Text >>
01signal: An MGT's Clocking: Explaining the basics

This page is the seventh and last page in a series of pages introducing the Multi-Gigabit Transceiver (MGT).

Introduction

It's natural to expect that most of the work with configuring an FPGA's MGT would relate to the processing of the data and choosing the correct protocol. It may therefore come as a surprise how much time and effort is required to get the clocking right. Most of this effort is usually spent on sorting out the different options that the MGT offers in relation to its clock resources as well as the restrictions that they impose.

As design rules in relation to the MGT's clocks are different on each FPGA, the only reliable source for accurate and comprehensive information on this topic is the MGT's own documentation. Such documentation usually focuses on the mechanisms and their details, and may not explain why these mechanisms are necessary. This page attempts to fill in this gap by discussing the concepts and challenges related to the clocks used by an MGT.

PLLs and VCOs

Generally speaking, PLLs multiply the frequency of a reference clock with a constant. This constant is sometimes an integer, but it can also be a fractional number, and it can also be smaller than 1. In other words, the frequency at a PLL's output can be lower than the reference clock's frequency. This is rarely the situation with PLLs that are used with MGTs, but this can be useful with PLLs for the logic fabric.

In an FPGA, there are separate PLLs for the purpose of generating the clocks required for the MGTs. The PLLs and other clock resources that belong to the logic fabric aren't capable of supporting the frequencies required for an MGT. In particular, the MGT requires a clock whose frequency is at least half the data rate. For low data rates, the required frequency may be higher.

For example, if the data rate is 5 Gb/s, the bit clock will usually run at 2.5 GHz. This is because the MGT's SERDES is activated by both clock edges (DDR). However, if the data rate is relatively low, the output of the MGT's PLL may be divided into a lower frequency.

[Stored data entries]

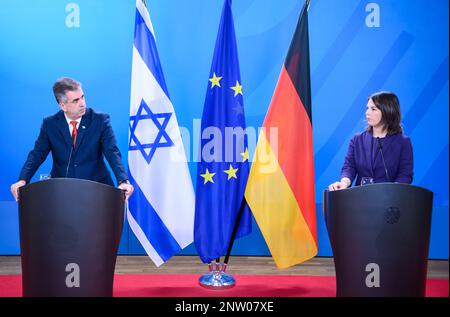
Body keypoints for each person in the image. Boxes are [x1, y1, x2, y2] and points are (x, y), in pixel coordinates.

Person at [10, 77, 134, 201]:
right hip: (62, 192)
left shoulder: (100, 120)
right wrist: (22, 180)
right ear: (63, 105)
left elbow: (112, 152)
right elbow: (37, 154)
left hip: (98, 190)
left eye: (82, 97)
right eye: (75, 101)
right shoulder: (50, 124)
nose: (82, 103)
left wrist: (122, 180)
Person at [328, 91, 413, 191]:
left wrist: (392, 192)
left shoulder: (403, 142)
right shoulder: (357, 140)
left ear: (388, 111)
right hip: (360, 199)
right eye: (367, 108)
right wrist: (344, 182)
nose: (367, 112)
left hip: (389, 201)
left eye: (373, 109)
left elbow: (405, 174)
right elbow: (349, 167)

Exercise instructions >>
1 - Summarize the MGT clocking text in two sentences.
2 - According to the MGT clocking text, what kinds of number can the constant that a PLL multiplies its reference frequency by be? List them all.
3 - Proceed with the MGT clocking text, starting after its final sentence.

Exercise answers >>
1 - Configuring an FPGA's MGT takes a surprising amount of effort on clocking, and because the clock design rules differ on each FPGA, the page discusses the underlying concepts while pointing to the MGT's own documentation as the only reliable source of detail. MGTs rely on separate, dedicated PLLs because the logic fabric's clock resources can't support the required frequencies, which are at least half the data rate (for example, 2.5 GHz for 5 Gb/s, since the SERDES uses both clock edges).

2 -
- An integer
- A fractional number
- A number smaller than 1

3 -
Almost all PLLs work according to the same principle: The central part is a VCO (Voltage Controlled Oscillator) that can generate a clock having a range of frequencies. The VCO's output is inserted into a clock divider which divides the frequency by a constant number. The output of the clock divider is compared with the PLL's reference clock. A control mechanism adjusts the VCO's frequency so that the reference clock and the clock divider's output are aligned. In other words, these two signals have the same frequency and the same phase.

Going back to the example with 5 Gb/s, let's assume that the reference clock's frequency is 125 MHz. A possible implementation for a PLL is that the VCO's output is divided by 20. The divided signal is compared and aligned with the reference clock. Hence the VCO's frequency must be 2500 MHz, because 2500 MHz / 20 = 125 MHz.

This method for creating a clock is suitable for transmitting bits: The transmitting MGT decides alone where each bit's time period begins and ends. However, when the MGT receives bits, the other side dictates each bit's timing. Hence, the receiver needs to adapt to the arriving data stream. As mentioned in one of the previous pages, this adaption mechanism is called Clock Data Recovery (CDR). The implementation of CDR consists of a control loop which adjusts the VCO's frequency for the purpose of synchronizing the receiver's clock to the arriving data stream. The reference clock is used occasionally in order to put the VCO at an initial frequency that is close enough to the expected frequency. The reference clock is ignored after a synchronization has been achieved.

Utilization of PLLs

The PLLs for MGTs inside an FPGA is a complicated topic. Each MGT can receive its clock from more than one PLL. If there is only one application that uses MGTs in the FPGA project, the tools usually choose the most suitable PLL automatically. However, if the MGTs are used for different purposes in a project, it's important to ensure that each MGT is connected to the PLL that is most suitable.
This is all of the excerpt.